Aufgaben:
- 1) Erläutere anhand des Textes zum Kostenfestsetzungsverfahren, gegen welche Entscheidung des Landgerichts sich die sofortige Beschwerde des Beklagten richtet und was er damit erreichen will. Antworte in ein bis drei Sätzen.
- 2) Knüpfe an den Text zum Kostenfestsetzungsverfahren an und setze ihn nach seinem letzten Satz fort.

Vorliegender Text:

"""

Mit dem Kostenfestsetzungsantrag vom 16.3.2005 machte der Beklagte u.a.
Reisekosten seines in Hennigsdorf residierenden Prozessbevollmächtigten geltend.
Durch Beschluss vom 3.5.2005 setzte das Landgericht die von dem Kläger an den
Beklagten zu erstattenden Kosten auf 2.094,74 Euro fest. Die Reisekosten des
Hennigsdorfer Prozessbevollmächtigen des Beklagten berücksichtigte es lediglich in
Höhe fiktiver Informationsreisekosten eines Mitarbeiters des Beklagten zu einem
Rechtsanwalt am Gerichtsort von 48 Euro.
Gegen diesen dem Beklagten am 12.5.2005 zugestellten Beschluss richtet sich dessen
am 26.5.2005 eingegangene sofortige Beschwerde. Er begehrt die Berücksichtigung der
Reisekosten seines Hennigsdorfer Prozessbevollmächtigten in voller Höhe.

"""

Entnommenes Material:
"""

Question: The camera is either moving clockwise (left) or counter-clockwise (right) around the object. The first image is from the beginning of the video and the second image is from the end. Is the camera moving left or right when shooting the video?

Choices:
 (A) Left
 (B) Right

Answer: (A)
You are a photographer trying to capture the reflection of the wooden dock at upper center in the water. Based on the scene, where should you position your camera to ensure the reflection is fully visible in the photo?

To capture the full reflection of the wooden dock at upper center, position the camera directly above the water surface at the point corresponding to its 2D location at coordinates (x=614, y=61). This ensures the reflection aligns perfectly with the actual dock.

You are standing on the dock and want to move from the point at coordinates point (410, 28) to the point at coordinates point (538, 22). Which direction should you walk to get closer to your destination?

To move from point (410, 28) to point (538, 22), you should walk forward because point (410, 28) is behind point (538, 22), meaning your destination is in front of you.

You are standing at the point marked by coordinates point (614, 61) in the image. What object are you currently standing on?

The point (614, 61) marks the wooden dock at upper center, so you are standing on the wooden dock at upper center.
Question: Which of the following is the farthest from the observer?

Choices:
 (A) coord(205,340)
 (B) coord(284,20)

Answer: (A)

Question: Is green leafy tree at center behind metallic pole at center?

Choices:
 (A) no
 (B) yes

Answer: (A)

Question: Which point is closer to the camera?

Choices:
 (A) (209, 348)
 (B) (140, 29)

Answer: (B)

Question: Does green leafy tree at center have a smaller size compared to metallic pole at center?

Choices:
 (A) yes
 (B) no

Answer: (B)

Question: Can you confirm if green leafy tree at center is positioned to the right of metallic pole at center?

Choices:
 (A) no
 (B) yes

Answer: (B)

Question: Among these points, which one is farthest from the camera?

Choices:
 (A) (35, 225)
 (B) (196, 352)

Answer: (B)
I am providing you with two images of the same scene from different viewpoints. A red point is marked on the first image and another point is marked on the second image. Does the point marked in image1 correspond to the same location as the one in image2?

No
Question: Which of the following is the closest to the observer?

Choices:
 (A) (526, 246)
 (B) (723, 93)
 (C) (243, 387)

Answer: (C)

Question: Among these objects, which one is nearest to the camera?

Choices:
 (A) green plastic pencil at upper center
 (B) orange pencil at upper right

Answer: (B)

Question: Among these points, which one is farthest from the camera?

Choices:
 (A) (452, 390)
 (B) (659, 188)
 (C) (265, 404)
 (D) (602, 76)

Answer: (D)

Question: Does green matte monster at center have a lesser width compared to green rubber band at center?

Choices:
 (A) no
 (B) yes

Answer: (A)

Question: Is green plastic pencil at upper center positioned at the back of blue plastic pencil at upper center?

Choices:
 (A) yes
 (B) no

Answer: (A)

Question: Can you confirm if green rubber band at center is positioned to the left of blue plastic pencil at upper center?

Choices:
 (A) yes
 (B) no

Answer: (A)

"""

Lösungen:
- 1) Die sofortige Beschwerde richtet sich gegen den Beschluss des Landgerichts vom 3.5.2005. Darin wurden die Reisekosten des Hennigsdorfer Prozessbevollmächtigten des Beklagten nur in Höhe fiktiver Informationsreisekosten eines Mitarbeiters zu einem Rechtsanwalt am Gerichtsort von 48 Euro berücksichtigt. Der Beklagte will erreichen, dass diese Reisekosten in voller Höhe berücksichtigt werden.

- 2)
II.
Die zulässige sofortige Beschwerde des Beklagten ist teilweise begründet. Der Beklagte
hat einen Anspruch auf Erstattung von Reiskosten über den bereits vom Landgericht
berücksichtigten Betrag hinaus in Höhe von 134,49 Euro. Im übrigen ist die sofortige
Beschwerde unbegründet.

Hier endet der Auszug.